# Shadow Report: MSNBC in HD?



## Stuart Sweet (Jun 19, 2006)

Folks, 

I spoke to a PR flack from NBC Universal, and he claimed to not have a lot of information, but he was confident that MSNBC HD would be available be the beginning of 2Q09. 

I tried to get an official press contact but as soon as I said I would post the information on a blog, he pretty much ran away


----------



## breevesdc (Aug 14, 2007)

That's good news. If only they were ready in time for the election.

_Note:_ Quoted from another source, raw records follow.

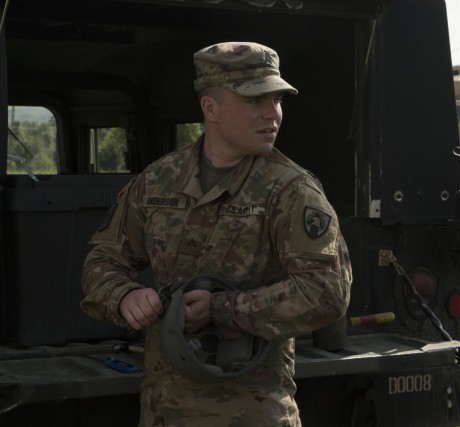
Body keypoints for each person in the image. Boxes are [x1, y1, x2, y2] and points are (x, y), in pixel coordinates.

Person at [81, 41, 352, 427]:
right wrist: (124, 295)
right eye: (255, 101)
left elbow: (327, 291)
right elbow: (102, 261)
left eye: (276, 100)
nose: (271, 114)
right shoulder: (158, 181)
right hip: (165, 410)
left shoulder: (290, 190)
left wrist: (222, 308)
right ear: (210, 108)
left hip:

IMHO MSNBC had the best election coverage but the worst picture quality of the major cable news networks.

Brian


----------



## Nick (Apr 23, 2002)

With all due respect to The Shadow, I first reported the official NBCU press release from MSNBC President Phil Griffin on DBSTalk, October 31, 2008. Previously, rumors and speculation had been circulating.

*TVWEEK: MSNBC to Go HD in the Spring*

Perhaps that flack should read NBCU press releases, and also make DBSTalk.com a must read. :sure:

_EDIT: I Can't wait to see my other girlfriend, Mika, in Hi-Def!_


----------



## Stuart Sweet (Jun 19, 2006)

Nick, thanks for the reminder. I'm pleased that I was able to confirm the information that you already posted!


----------